___ TEXT FOR ANALYSIS ___
Writing for Glasgow City of Science this time around is Kirsty Martin. Chemist, Justus von Liebig starts-off a series of posts over the coming months on important figures in science down the years and how they’ve impacted on our work today: “Who’s Shoulders Are These Anyway?”

Glasgow is a fantastic place to work as a scientist. We have internationally renowned research institutions which attract great minds from all over the word, as well as a rich history of innovation and discovery over the centuries. It is a privilege to work in one of these institutes with passionate, intelligent people as we each try to uncover another little bit of the puzzle that is cancer.

A scientific career is built on gathering as wide an individual skill set as possible, first as a doctoral student and then as a postdoctoral researcher – usually moving institute every few years. Research institutes benefit from this by bringing together diverse groups of scientists whose skills vary (as well as overlapping in places) depending on where they have studied and worked before. This professional pilgrimage from one laboratory to another over the years is one that postdocs like me take for granted. I for one hadn’t stopped to think much about the fact that this was not always the case.

Rewind 250 years however, and everything looks different. In the 1700’s there was no such thing as a ‘professional’ scientist. There were, and had been, ‘men (and women) of science’ – consider Isaac Newton, Robert Hooke, Laura Bassi, Caroline Herschel – but they largely pursued science as a vocation, in their own homes, funded by a private fortune (or lack thereof!) until their work brought them to the attention of a patron who might financially support their efforts. A ‘laboratory’, as a place where many scientists would perform experiments, had never been heard of.

What I find remarkable is how much one man contributed to change this. Justus von Liebig (1803-1873) was a German chemist, whose interest in science likely started in his father’s workshop, where Liebig senior developed the paints, glues and dyes sold in his store. At the age of 21 Liebig was made Professor of Chemistry at the University of Giessen: and he had an idea about how science students should learn. Instead of simply teaching established facts, he wanted to his students to learn how to pursue new chemical knowledge. His solution was what we now consider the basis of all science education: the laboratory – a place equipped such that he could pursue his own work and at the same time show his students how to perform experiments; and where they could try them for themselves, and develop the original research that would form the basis of their doctorates.
___ THE DATA ___
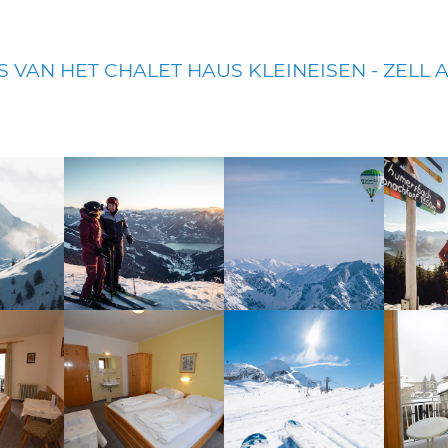
S VAN HET CHALET HAUS KLEINEISEN - ZELL 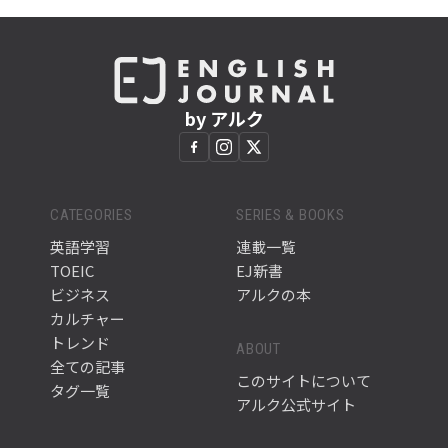
by アルク
CATEGORIES
SERIES & BOOKS
英語学習
連載一覧
TOEIC
EJ新書
ビジネス
アルクの本
カルチャー
トレンド
ABOUT
全ての記事
このサイトについて
タグ一覧
アルク公式サイト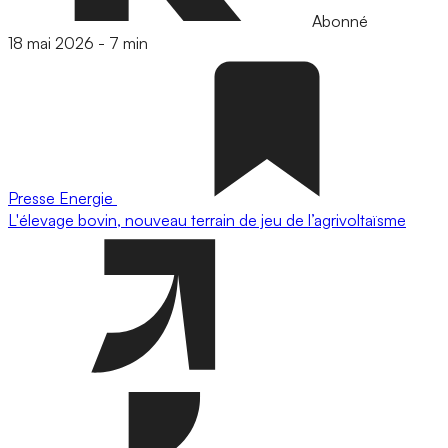
Abonné
18 mai 2026
-
7 min
Presse
Energie
L'élevage bovin, nouveau terrain de jeu de l’agrivoltaïsme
___
• **LIST OF TASKS**
1/ Answer these questions from the post on Justus von Liebig:
(a) Who writes for Glasgow City of Science this time?
(b) In the 1700s, where did men and women of science largely pursue their work?
(c) At what age was Liebig made Professor of Chemistry at the University of Giessen?
2/ Copy out the post on Justus von Liebig word for word, everything from "Rewind 250 years" down to "been heard of.".

• **SOLUTIONS TO THE TASKS**
1/
(a) Kirsty Martin
(b) In their own homes
(c) 21

2/
Rewind 250 years however, and everything looks different. In the 1700’s there was no such thing as a ‘professional’ scientist. There were, and had been, ‘men (and women) of science’ – consider Isaac Newton, Robert Hooke, Laura Bassi, Caroline Herschel – but they largely pursued science as a vocation, in their own homes, funded by a private fortune (or lack thereof!) until their work brought them to the attention of a patron who might financially support their efforts. A ‘laboratory’, as a place where many scientists would perform experiments, had never been heard of.